→ **TASK DETAILS**: Scan the records below for the word "joined" and give only the number of lines that hold it.

┌─ TASK INPUTS

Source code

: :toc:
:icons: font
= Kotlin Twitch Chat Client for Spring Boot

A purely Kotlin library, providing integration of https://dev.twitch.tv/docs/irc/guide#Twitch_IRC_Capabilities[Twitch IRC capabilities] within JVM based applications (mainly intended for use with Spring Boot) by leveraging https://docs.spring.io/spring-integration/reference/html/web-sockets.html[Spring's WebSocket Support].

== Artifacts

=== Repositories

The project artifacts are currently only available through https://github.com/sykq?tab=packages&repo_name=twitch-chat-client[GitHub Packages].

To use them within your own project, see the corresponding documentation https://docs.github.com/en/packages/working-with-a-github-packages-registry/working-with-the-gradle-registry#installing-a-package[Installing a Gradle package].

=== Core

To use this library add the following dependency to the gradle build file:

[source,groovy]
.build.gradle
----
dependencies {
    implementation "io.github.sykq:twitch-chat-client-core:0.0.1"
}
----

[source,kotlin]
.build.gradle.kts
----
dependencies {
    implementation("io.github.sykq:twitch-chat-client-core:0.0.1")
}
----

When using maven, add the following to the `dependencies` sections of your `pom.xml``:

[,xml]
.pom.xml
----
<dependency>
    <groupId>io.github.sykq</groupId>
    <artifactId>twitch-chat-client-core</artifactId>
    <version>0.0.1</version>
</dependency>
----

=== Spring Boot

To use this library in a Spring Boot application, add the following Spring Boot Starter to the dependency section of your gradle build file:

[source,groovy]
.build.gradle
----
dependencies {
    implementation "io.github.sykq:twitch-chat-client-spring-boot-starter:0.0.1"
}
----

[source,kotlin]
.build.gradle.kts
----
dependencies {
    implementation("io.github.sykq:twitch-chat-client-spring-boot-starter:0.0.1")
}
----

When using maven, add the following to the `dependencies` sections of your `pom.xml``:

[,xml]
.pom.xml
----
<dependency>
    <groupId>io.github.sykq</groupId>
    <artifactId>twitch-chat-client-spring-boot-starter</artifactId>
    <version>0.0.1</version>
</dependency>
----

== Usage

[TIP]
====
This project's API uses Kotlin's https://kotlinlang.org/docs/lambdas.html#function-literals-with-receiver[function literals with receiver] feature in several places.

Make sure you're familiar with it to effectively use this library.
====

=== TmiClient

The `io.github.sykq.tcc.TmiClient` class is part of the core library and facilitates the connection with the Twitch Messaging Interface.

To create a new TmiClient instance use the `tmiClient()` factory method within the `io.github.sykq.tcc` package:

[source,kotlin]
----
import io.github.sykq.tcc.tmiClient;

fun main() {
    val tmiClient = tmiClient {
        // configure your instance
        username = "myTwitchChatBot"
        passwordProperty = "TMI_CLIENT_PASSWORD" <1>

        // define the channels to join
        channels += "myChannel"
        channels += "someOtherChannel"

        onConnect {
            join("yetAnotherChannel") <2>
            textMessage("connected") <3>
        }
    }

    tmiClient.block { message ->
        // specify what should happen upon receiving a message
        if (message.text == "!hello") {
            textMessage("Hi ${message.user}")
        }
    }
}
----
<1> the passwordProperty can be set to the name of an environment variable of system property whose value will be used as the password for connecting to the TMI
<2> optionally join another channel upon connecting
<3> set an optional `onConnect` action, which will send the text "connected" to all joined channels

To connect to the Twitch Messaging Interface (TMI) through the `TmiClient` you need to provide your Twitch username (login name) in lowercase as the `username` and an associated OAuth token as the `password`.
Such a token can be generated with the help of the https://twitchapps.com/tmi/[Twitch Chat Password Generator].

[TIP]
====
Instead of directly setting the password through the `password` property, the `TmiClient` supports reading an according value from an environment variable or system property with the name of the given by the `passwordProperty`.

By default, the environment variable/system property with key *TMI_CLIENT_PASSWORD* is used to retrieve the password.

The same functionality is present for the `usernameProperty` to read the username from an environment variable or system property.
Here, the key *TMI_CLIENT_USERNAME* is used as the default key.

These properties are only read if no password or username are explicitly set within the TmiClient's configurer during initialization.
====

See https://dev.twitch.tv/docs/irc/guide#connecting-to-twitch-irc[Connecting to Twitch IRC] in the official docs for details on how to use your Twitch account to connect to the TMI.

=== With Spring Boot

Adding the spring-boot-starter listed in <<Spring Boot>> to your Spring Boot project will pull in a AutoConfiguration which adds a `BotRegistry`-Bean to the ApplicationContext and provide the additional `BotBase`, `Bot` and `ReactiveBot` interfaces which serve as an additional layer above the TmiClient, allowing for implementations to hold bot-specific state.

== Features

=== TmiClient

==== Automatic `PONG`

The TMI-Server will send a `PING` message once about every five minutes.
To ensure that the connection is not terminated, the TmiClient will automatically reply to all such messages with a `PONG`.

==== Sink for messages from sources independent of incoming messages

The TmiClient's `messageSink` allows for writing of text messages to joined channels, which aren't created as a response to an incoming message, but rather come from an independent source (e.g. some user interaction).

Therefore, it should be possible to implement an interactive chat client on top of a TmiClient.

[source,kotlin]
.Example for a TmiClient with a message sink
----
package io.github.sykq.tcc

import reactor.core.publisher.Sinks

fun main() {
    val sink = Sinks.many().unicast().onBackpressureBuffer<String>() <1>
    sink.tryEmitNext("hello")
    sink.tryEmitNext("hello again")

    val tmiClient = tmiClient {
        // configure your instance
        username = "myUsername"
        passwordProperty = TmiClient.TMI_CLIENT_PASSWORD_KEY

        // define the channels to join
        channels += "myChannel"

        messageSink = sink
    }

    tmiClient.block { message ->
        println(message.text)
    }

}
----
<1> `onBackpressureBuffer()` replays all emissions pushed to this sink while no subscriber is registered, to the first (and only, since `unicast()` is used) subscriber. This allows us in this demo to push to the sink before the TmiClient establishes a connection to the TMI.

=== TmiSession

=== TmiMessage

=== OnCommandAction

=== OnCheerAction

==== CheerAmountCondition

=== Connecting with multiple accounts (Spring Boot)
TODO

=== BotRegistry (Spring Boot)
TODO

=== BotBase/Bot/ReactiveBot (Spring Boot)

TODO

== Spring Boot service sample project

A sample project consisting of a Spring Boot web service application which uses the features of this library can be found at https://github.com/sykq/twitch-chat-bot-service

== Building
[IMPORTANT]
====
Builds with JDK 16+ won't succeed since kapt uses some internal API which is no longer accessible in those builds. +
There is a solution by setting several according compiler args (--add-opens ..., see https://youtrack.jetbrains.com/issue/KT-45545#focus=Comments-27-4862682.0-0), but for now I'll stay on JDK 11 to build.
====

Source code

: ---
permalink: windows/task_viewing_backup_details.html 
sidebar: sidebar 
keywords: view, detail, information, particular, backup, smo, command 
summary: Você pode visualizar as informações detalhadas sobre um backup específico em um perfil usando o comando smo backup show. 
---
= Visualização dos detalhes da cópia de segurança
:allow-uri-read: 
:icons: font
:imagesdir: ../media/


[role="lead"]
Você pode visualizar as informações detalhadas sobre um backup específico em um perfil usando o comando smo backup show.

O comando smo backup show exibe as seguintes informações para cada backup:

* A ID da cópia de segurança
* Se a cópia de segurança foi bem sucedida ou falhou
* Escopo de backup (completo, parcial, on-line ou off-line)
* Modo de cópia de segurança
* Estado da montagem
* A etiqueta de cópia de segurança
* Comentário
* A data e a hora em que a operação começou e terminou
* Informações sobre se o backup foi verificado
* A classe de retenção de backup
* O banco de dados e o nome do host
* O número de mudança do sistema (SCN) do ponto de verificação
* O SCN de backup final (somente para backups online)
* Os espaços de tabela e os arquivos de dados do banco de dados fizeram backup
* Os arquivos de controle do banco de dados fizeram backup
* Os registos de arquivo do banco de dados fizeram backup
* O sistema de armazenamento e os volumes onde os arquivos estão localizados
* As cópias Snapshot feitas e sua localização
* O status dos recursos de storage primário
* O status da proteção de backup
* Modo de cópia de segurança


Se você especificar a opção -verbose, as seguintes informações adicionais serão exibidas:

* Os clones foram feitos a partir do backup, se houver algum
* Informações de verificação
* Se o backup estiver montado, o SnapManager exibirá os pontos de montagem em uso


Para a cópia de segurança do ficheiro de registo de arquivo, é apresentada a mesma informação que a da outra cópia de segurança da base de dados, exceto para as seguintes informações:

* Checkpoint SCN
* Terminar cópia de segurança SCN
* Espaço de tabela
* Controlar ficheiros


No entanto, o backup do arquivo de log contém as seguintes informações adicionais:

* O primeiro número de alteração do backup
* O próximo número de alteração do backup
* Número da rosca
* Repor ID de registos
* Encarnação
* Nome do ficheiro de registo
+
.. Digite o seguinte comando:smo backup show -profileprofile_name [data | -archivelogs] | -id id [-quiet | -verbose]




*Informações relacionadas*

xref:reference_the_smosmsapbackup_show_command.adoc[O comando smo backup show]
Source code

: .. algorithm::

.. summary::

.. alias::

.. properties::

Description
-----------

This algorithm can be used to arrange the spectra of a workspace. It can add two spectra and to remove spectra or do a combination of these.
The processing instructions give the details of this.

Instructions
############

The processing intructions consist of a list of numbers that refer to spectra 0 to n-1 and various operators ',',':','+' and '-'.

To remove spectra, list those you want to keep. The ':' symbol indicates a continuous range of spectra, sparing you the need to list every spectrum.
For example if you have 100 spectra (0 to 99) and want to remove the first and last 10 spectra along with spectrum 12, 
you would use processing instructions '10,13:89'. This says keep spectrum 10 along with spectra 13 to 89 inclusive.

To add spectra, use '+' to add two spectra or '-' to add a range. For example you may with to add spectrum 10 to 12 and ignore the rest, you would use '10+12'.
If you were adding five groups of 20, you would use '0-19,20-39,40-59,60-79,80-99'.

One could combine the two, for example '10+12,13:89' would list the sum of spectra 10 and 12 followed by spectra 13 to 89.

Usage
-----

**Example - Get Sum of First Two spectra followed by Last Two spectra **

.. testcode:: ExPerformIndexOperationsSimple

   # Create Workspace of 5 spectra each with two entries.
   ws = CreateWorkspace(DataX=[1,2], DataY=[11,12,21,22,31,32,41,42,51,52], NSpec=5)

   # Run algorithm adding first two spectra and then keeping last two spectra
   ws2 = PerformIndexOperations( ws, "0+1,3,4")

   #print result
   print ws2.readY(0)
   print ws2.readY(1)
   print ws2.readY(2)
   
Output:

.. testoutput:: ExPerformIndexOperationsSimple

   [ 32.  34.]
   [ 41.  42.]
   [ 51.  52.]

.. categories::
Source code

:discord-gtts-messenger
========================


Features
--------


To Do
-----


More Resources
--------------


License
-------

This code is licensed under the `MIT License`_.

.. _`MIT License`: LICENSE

└─

→ **ANSWER TO THE EXERCISE**: 2